Alain Passard, premier chef trois étoiles à proposer une cuisine 100% végétale
Alain Passard, dans son potager de Fillé-sur-Sarthe, le 9 juillet 2014. - JEAN-FRANCOIS MONIER
La cuisine légumière, Alain Passard la porte en étendard. Le chef triplement étoilé se retrouve souvent le nez dans son potager, à cultiver les légumes et les fruits qu'il sert dans son restaurant gastronomique L'Arpège à Paris.
Si le Breton de 68 ans avait déjà mis les légumes au centre de ses assiettes, il a décidé d'aller encore plus loin. Dès le 21 juillet, Alain Passard ne se servira plus de matières animales, ni de poissons, ni de viandes.
Si plusieurs grandes tables mondiales se consacrent déjà au végétal, comme le King’s Joy à Pékin (3*) ou encore le Daigo à Tokyo (2*), L'Arpège amorce une révolution pour dans la très haute gastronomie française.

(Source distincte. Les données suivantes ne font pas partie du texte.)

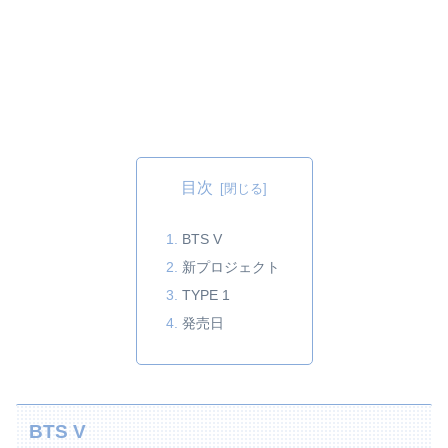
目次
BTS V
新プロジェクト
TYPE 1
発売日
BTS V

"Depuis toujours, le jardin guide ma main et nourrit mon inspiration (...) Nos légumes, fruits, herbes, fleurs… et le miel de nos ruches seront les nouvelles notes de notre partition", indique le chef, dans une communiqué publié sur le site du restaurant.
Cette évolution vers le végétalisme - ici, seul le miel ne correspond pas au régime vegan - n'est que la continuité d'une démarche entamée par L'Arpège, il y a déjà un quart de siècle.
Une réflexion amorcée dès la fin des années 1990
Fin des années 1990, la crise de la vache folle frappe la France. Les images de carcasses de bovins abattus ou malades envahissent les journaux télévisés.
Alain Passard est très marqué par cette crise. "En 2000, après la vache folle, j’ai fait une dépression, évoquait-il ainsi dans Géo en 2024. "J’étais bloqué, perdu, je ne pouvais plus travailler le tissu animal. J’ai pensé arrêter le métier".
Déjà auréolé de trois étoiles, le chef de L'Arpège se lance alors dans une nouvelle aventure. Il éradique alors la viande rouge du menu, et introduit, au cœur de son approche, les légumes et les fruits de saison - même ceux qui sont oubliés et méconnus. Très vite, Alain Passard fait l'acquisition de deux potagers dans l'Eure et la Sarthe, pour pouvoir fournir ses cuisines, répétant vouloir "faire du légume un grand cru".
Un tournant qui constitue aussi une grande prise de risque. Son restaurant était connu pour sa rôtisserie - c'est en particulier cette spécialité qui lui a valu trois étoiles. En changeant radicalement sa carte, Alain Passard a pris le risque de perdre ses trois macarons. Non seulement il a conservé cette distinction au guide Michelin, mais il est aussi devenu l'un des ambassadeurs de la cuisine végétale, faisant figure de précurseur.
Cette évolution vers une cuisine plus végétale semble aussi être en lien avec l'époque. Les Français mangent de moins en moins de viande. Ainsi, la consommation moyenne de matières carnées par habitant a reculé de 6% en vingt ans, d'après le Ministère de l'Agriculture.